BACKGROUND: The arteriovenous fistula (AVF) is the preferred hemodialysis access for end-stage renal disease (ESRD) patients. Yet, establishment of a functional AVF presents a challenge, even for the most experienced surgeons, since postoperative stenosis frequently occludes the AVF. Stenosis results from the loss of compliance in fibrotic areas of the fistula which turns intimal hyperplasia into an occlusive feature. Fibrotic remodeling depends on deposition and crosslinking of collagen by lysyl oxidase (LOX), an enzyme that catalyzes the deamination of lysine and hydroxylysine residues, facilitating intra/intermolecular covalent bonds. We postulate that pharmacological inhibition of lysyl oxidase (LOX) increases postoperative venous compliance and prevents stenosis in a rat AVF model. METHODS: LOX gene expression and vascular localization were assayed in rat AVFs and human pre-access veins, respectively. Collagen crosslinking was measured in humans AVFs that matured or failed, and in rat AVFs treated with ß-aminopropionitrile (BAPN), an irreversible LOX inhibitor. BAPN was either injected systemically or delivered locally around rat AVFs using nanofiber scaffolds. The major endpoints were AVF blood flow, wall fibrosis, collagen crosslinking, and vascular distensibility. RESULTS: Non-maturation of human AVFs was associated with higher LOX deposition in pre-access veins (N=20, P=0.029), and increased trivalent crosslinks (N=18, P=0.027) in human AVF tissues. Systemic and local inhibition of LOX increased AVF distensibility, while reducing wall fibrosis and collagen crosslinking in rat fistulas. CONCLUSIONS: Our results demonstrate that BAPN-mediated inhibition of LOX significantly improves vascular remodeling in experimental fistulas.

Assessment of micro-mechanical variations in experimental arteriovenous fistulae using atomic force microscopy.
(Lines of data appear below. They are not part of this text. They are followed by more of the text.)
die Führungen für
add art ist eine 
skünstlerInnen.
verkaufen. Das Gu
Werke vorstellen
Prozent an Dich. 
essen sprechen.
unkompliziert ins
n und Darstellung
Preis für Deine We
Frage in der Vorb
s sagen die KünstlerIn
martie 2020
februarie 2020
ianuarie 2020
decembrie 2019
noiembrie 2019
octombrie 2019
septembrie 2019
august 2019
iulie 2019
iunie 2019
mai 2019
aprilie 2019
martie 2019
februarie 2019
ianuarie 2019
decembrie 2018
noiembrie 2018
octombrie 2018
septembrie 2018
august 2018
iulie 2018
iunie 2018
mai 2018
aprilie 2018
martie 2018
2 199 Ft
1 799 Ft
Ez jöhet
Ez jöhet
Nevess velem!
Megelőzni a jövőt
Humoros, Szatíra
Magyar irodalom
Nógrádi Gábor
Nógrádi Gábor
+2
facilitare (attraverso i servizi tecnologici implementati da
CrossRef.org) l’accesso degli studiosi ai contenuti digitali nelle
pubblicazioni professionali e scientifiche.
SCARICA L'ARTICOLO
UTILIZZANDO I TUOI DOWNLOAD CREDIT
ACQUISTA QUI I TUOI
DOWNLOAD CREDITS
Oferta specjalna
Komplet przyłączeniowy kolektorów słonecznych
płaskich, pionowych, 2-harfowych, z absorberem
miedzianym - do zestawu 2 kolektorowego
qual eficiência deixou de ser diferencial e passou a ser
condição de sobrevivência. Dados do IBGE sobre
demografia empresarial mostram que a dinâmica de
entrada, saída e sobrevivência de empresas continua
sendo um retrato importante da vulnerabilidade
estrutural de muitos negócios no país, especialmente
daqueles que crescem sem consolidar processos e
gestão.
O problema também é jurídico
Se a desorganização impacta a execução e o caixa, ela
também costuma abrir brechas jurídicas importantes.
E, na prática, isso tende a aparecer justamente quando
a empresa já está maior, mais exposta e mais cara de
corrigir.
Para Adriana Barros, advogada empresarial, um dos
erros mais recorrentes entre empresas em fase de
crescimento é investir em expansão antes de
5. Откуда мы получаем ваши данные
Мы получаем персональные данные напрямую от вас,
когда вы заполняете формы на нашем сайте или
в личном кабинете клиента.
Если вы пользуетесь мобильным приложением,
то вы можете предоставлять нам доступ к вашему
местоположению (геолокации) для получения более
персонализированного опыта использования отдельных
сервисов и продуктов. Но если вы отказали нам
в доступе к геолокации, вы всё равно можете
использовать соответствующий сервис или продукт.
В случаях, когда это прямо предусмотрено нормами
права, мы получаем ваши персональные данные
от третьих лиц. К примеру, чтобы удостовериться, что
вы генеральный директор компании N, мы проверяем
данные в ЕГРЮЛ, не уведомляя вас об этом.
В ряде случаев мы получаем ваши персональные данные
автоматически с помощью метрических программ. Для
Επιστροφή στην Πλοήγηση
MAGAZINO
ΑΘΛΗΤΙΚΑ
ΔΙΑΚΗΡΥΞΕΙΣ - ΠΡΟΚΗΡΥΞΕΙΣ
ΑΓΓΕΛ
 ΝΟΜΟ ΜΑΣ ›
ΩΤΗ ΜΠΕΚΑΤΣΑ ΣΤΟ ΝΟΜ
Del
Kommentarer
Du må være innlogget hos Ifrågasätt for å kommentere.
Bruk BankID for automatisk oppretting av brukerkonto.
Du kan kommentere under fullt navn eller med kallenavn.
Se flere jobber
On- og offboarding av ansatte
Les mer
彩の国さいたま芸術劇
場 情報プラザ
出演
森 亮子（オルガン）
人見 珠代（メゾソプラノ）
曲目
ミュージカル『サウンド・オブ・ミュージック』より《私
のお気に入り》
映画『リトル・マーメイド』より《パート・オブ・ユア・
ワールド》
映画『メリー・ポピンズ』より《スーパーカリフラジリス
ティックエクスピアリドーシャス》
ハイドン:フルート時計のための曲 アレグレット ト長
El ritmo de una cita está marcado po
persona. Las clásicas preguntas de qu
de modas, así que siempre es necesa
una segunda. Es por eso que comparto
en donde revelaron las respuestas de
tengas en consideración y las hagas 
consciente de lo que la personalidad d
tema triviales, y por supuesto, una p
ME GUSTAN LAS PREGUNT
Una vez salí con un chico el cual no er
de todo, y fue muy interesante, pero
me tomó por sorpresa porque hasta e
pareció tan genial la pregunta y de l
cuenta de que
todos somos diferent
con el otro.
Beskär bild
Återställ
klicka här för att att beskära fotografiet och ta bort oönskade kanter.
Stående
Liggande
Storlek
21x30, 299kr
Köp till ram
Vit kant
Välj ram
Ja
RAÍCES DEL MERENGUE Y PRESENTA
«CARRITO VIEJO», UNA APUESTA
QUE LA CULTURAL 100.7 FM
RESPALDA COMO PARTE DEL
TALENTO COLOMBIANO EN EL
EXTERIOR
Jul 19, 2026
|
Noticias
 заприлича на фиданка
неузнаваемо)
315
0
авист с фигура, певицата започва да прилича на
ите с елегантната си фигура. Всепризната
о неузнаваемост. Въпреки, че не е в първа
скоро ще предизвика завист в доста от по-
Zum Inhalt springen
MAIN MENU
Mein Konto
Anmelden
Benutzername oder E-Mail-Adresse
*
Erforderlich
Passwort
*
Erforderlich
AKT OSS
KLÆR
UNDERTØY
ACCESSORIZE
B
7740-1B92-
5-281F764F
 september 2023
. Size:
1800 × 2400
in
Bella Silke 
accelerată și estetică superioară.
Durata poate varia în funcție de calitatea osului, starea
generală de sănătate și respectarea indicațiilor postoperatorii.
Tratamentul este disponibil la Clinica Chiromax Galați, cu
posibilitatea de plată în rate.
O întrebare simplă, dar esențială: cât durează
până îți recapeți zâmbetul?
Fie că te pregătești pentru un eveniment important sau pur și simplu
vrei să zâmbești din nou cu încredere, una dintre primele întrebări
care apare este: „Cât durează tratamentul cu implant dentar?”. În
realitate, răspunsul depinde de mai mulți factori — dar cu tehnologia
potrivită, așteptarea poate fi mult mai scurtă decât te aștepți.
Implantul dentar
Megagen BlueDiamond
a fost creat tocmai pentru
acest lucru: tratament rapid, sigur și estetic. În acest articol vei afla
PURPOSE: This study presents a method to quantify micro-stiffness variations in experimental arteriovenous fistulae (AVF). METHODS: AVF created by anastomosing the superficial epigastric vein to the femoral artery in Sprague-Dawley rats were allowed to remodel for 21 days before being harvested and preserved in culture medium. A custom atomic force microscope was used to measure microvascular stiffness (Young's modulus) in three areas of the AVF: the inflow artery, the juxta-anastomotic area, and the outflow vein. Morphometric measurements and collagen and elastin contents were also determined. RESULTS: Atomic force microscopy indentation revealed an increased stiffness in the juxta-anastomotic area of the AVF compared to the outflow vein and inflow artery. The juxta-anastomotic area was also significantly stiffer than the contralateral vein. The lack of elasticity (higher Young's modulus) of the juxta-anastomotic region was associated with a thicker vascular wall that was rich in collagen but poor in elastin. CONCLUSIONS: This study demonstrates for the first time the feasibility of using atomic force microscopy to measure local stiffness variations in experimental AVF. This technique could be instrumental in advancing our understanding of how micro-spatial organization of the AVF wall determines the overall biomechanical performance of this type of vascular access.